Copyright © 2021 Daniel Oaks <email@example.com>
Copyright © 2021 Shivaram Lingamneni <firstname.lastname@example.org>
Unlimited redistribution and modification of this document is allowed provided that the above copyright notice and this permission notice remains intact.
IRC predates the Unicode standard. Consequently, although UTF-8 has been widely adopted on IRC, clients cannot assume that all IRC data is UTF-8. This specification defines a way for servers to advertise that they only allow UTF-8 on their network, letting clients change their processing of outgoing and incoming messages accordingly.
UTF8ONLYISUPPORT token 🔗
This specification introduces a new token
UTF8ONLY that servers can include in their ISUPPORT (
005) output. Servers publishing this token MUST NOT relay content (such as
NOTICE message data, channel topics, or realnames) containing non-UTF-8 data to clients. Clients implementing this specification MUST NOT send non-UTF-8 data to the server once they have seen this token. Server handling of such messages is implementation-defined; for example, they MAY send the
INVALID_UTF8 code described below, disconnect the client with an
ERROR message, or respond in some other way.
If a client implementing this specification sees this token, they MUST set their outgoing encoding to UTF-8 without requiring any user intervention. This allows clients to work transparently on networks that only allow UTF-8 traffic.
INVALID_UTF8standard replies code 🔗
This is a code that can be used with the standard replies specification. When sent with the
FAIL command, it indicates that the client’s message was rejected because it contained invalid UTF-8 data. When sent with the
WARN command, it indicates that the message was modified but still accepted.
Client: PRIVMSG #ircv3 :<non-utf-8 message> Server: FAIL PRIVMSG INVALID_UTF8 :Message rejected, your IRC software MUST use UTF-8 encoding on this network
Client: USER u s e :<non-utf8 realname> Server: FAIL USER INVALID_UTF8 :Message rejected, your IRC software MUST use UTF-8 encoding on this network
Client: PRIVMSG #ircv3 :<non-utf-8 message> Server: ERROR :Your IRC software MUST use UTF-8 encoding on this network ... server disconnects the client ...

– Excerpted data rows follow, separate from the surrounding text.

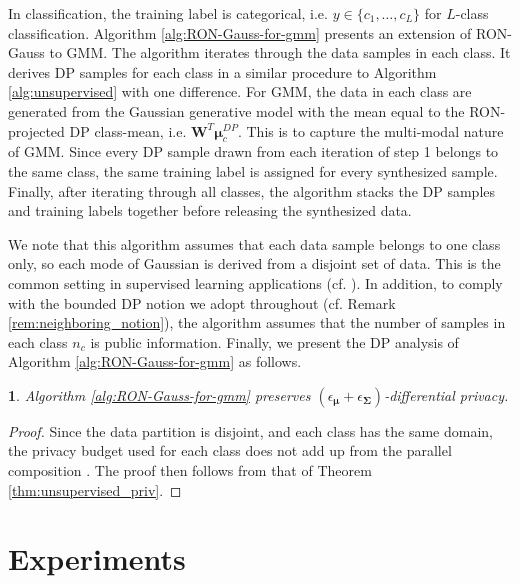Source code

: \documentclass[USenglish,oneside,twocolumn]{article}
\theoremstyle{definition}
\theoremstyle{remark}
\theoremstyle{plain}
\newtheorem{thm}{\protect\theoremname}
\theoremstyle{plain}
\providecommand{\theoremname}{Theorem}
\begin{document}
In classification, the training label is categorical, i.e. $y\in\{c_{1},\ldots,c_{L}\}$
for $L$-class classification. Algorithm \ref{alg:RON-Gauss-for-gmm}
presents an extension of RON-Gauss to GMM. The algorithm iterates
through the data samples in each class. It derives DP samples for each class in
a similar procedure to Algorithm {\small{}\ref{alg:unsupervised} }with
one difference. For GMM, the data in each class are generated from
the Gaussian generative model with the mean equal to the RON-projected
DP class-mean, i.e. $\mathbf{W}^{T}\boldsymbol{\mu}_{c}^{DP}$. This
is to capture the multi-modal nature of GMM. Since every DP sample
drawn from each iteration of step 1 belongs to the same class, the
same training label is assigned for every synthesized sample. Finally, after iterating
through all classes, the algorithm stacks the DP samples and training
labels together before releasing the synthesized data.

We note that this algorithm assumes that each data sample belongs to
one class only, so each mode of Gaussian is derived from a disjoint
set of data. This is the common setting in supervised learning applications (cf. \cite{RefWorks:51,RefWorks:33,RefWorks:225,RefWorks:376}).
In addition, to comply with the bounded DP notion we adopt throughout
(cf. Remark \ref{rem:neighboring_notion}), the algorithm assumes
that the number of samples in each class $n_{c}$ is public information.
Finally, we present the DP analysis of Algorithm \ref{alg:RON-Gauss-for-gmm}
as follows.
\begin{thm}
Algorithm \ref{alg:RON-Gauss-for-gmm} preserves $(\epsilon_{\boldsymbol{\mu}}+\epsilon_{\boldsymbol{\Sigma}})$-differential
privacy. 
\end{thm}
\begin{proof}
Since the data partition is disjoint, and each class has the same domain, the privacy
budget used for each class does not add up from the parallel composition \cite{RefWorks:477,mcsherry2009privacy}. The proof then follows from
that of Theorem \ref{thm:unsupervised_priv}.
\end{proof}



\vspace{-1.5em}
\section{Experiments\label{sec:Experiments}}
\end{document}
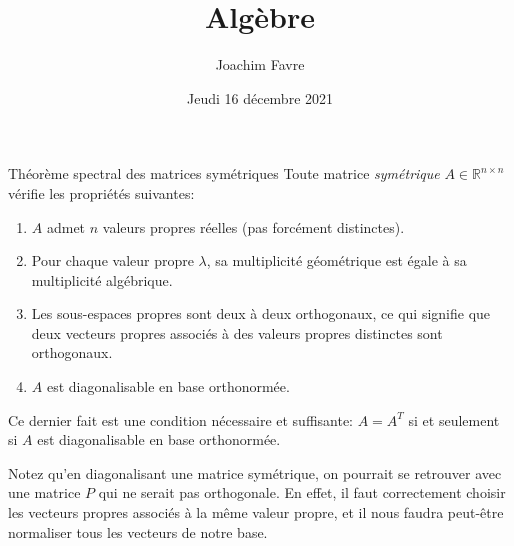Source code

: \documentclass[a4paper]{article}
\title{Algèbre}
\author{Joachim Favre}
\date{Jeudi 16 décembre 2021}
\begin{document}
\maketitle


\begin{parag}{Théorème spectral des matrices symétriques}
    Toute matrice \textit{symétrique} $A \in \mathbb{R}^{n \times n}$ vérifie les propriétés suivantes:
    \begin{enumerate}
        \item $A$ admet $n$ valeurs propres réelles (pas forcément distinctes).
        \item Pour chaque valeur propre $\lambda$, sa multiplicité géométrique est égale à sa multiplicité algébrique.
        \item Les sous-espaces propres sont deux à deux orthogonaux, ce qui signifie que deux vecteurs propres associés à des valeurs propres distinctes sont orthogonaux.
        \item $A$ est diagonalisable en base orthonormée.
    \end{enumerate}

    Ce dernier fait est une condition nécessaire et suffisante: $A = A^T$ si et seulement si $A$ est diagonalisable en base orthonormée.

    Notez qu'en diagonalisant une matrice symétrique, on pourrait se retrouver avec une matrice $P$ qui ne serait pas orthogonale. En effet, il faut correctement choisir les vecteurs propres associés à la même valeur propre, et il nous faudra peut-être normaliser tous les vecteurs de notre base.


\end{parag}
\end{document}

Client: PRIVMSG #ircv3 :<non-utf-8 message> Server: WARN PRIVMSG INVALID_UTF8 :Your message was not correctly encoded as UTF-8 and had to be modified
This section is non-normative.
Implementations must ensure that if they truncate messages to meet a length limit, they do not do so in the middle of a UTF-8-encoded codepoint.
Software supporting UTF8ONLY: Oragono